Segment information for the periods presented is as follows (dollars in thousands):
| | | | | | | | | | | | | | | | | | | | | | | | | | | | | | | | | | | | | | | | | | | | | | | | | | | | | |
| Year Ended June 30, |
| 2025 | | 2024 | | 2023 |
| Domestic | | International | | Total | | Domestic | | International | | Total | | Domestic | | International | | Total |
| Revenues | $ | 8,370,361 | | | $ | 257,463 | | | $ | 8,627,824 | | | $ | 7,432,745 | | | $ | 227,087 | | | $ | 7,659,832 | | | $ | 6,512,938 | | | $ | 189,608 | | | $ | 6,702,546 | |
| Direct costs | 5,727,031 | | | 108,527 | | | 5,835,558 | | | 5,057,415 | | | 90,125 | | | 5,147,540 | | | 4,328,842 | | | 73,886 | | | 4,402,728 | |
| Indirect costs and selling expenses | 1,743,160 | | | 89,796 | | | 1,832,956 | | | 1,630,768 | | | 89,671 | | | 1,720,439 | | | 1,514,337 | | | 76,417 | | | 1,590,754 | |
| Depreciation and amortization | 190,618 | | | 4,507 | | | 195,125 | | | 138,548 | | | 3,597 | | | 142,145 | | | 138,879 | | | 2,685 | | | 141,564 | |
| Income from operations | 709,552 | | | 54,633 | | | 764,185 | | | 606,014 | | | 43,694 | | | 649,708 | | | 530,880 | | | 36,620 | | | 567,500 | |
| Capital expenditures | $ | 63,901 | | | $ | 1,702 | | | $ | 65,603 | | | $ | 60,898 | | | $ | 2,788 | | | $ | 63,686 | | | $ | 61,201 | | | $ | 2,516 | | | $ | 63,717 | |
Asset information by segment is not a key measure of performance.
During fiscal years 2025, 2024, and 2023, 95.7%, 95.1%, and 94.8% of the Company's total revenues were derived, respectively, from U.S. government contracts, either as a prime contractor or a subcontractor.
Note 19 – Commitments and Contingencies
Legal Proceedings
The Company is involved in various claims, lawsuits, and administrative proceedings arising in the normal course of business, none of which, based on current information, are expected to have a material adverse effect on the Company’s financial position, results of operations or cash flows.

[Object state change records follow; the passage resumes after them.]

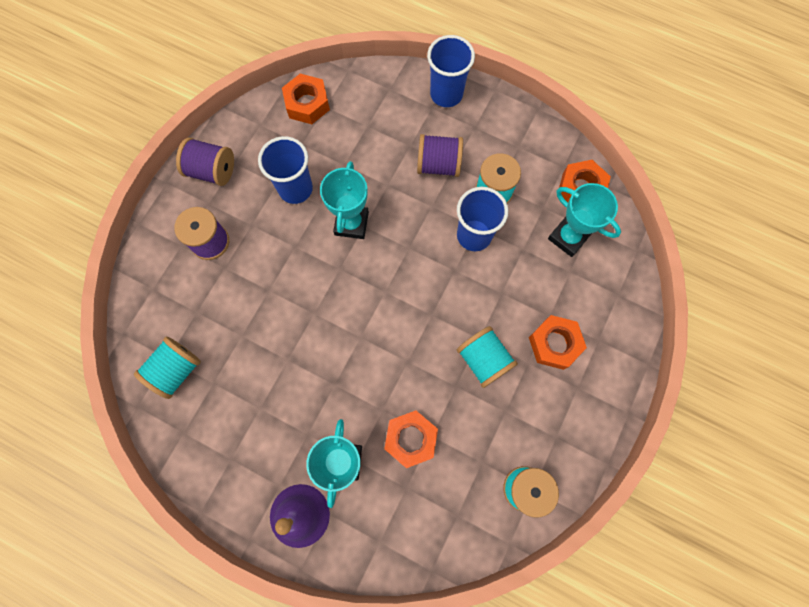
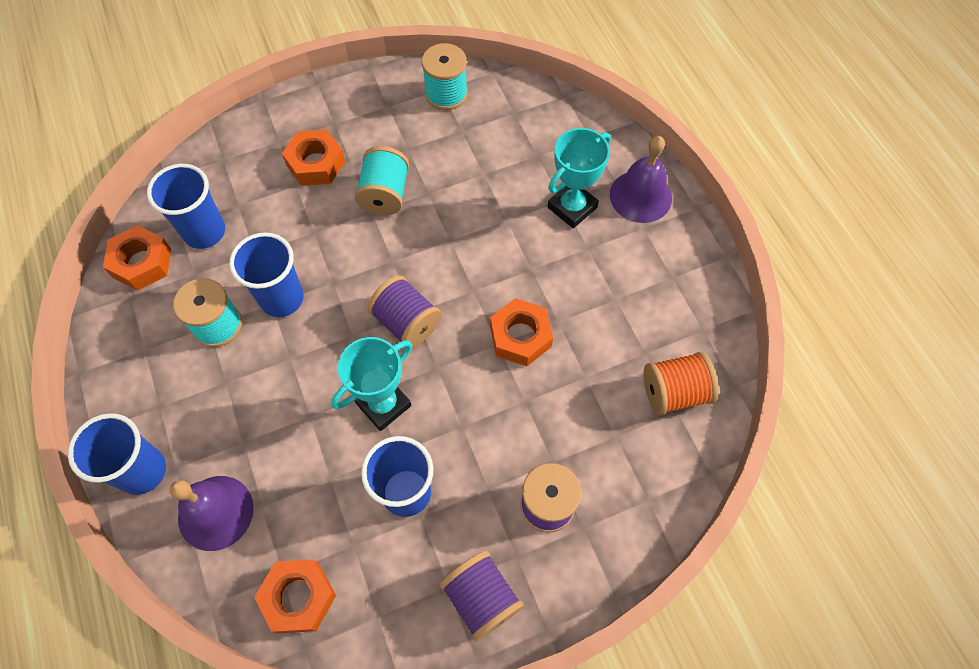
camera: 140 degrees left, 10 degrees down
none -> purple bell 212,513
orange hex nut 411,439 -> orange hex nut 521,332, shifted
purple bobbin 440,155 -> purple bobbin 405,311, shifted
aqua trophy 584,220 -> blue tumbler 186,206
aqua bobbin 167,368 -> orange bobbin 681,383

On November 12, 2024, a jury reached a $42 million judgment against the Company in an ongoing civil suit alleging that the Company’s employees had conspired with the U.S. military, which lead to acts of wrongdoings committed by the U.S. military against the plaintiffs. On November 25, 2024, the Company filed a motion for dismissal as a matter of law, enumerating numerous grounds. On January 10, 2025, the motion was denied, and the Company filed a notice of appeal to the U.S. Court of Appeals. The Court of Appeals established a briefing schedule, which concluded on July 25, 2025. The Court of Appeals has scheduled oral argument for September 9, 2025. The Company is vigorously defending the proceedings and continues to believe that the plaintiffs’ position is completely without merit. No amounts have been recognized on our consolidated financial statements.
Government Contracting
Payments to the Company on cost-plus-fee and time-and-materials contracts are subject to adjustment upon audit by the Defense Contract Audit Agency (DCAA) and other government agencies that do not utilize DCAA’s services. The DCAA has completed audits of the Company’s annual incurred cost proposals through fiscal year ended June 30, 2023. The Company is still negotiating the results of prior years’ audits with the respective cognizant contracting officers and believes its reserves for such are adequate. In the opinion of management, adjustments that may result from these audits and the audits not yet started are not expected to have a material effect on the Company’s financial position, results of operations, or cash flows as the Company has accrued its best estimate of potential disallowances. Additionally, the DCAA continually reviews the cost accounting and other practices of government contractors, including the Company. In the course of those reviews, cost accounting and other issues are identified, discussed and settled.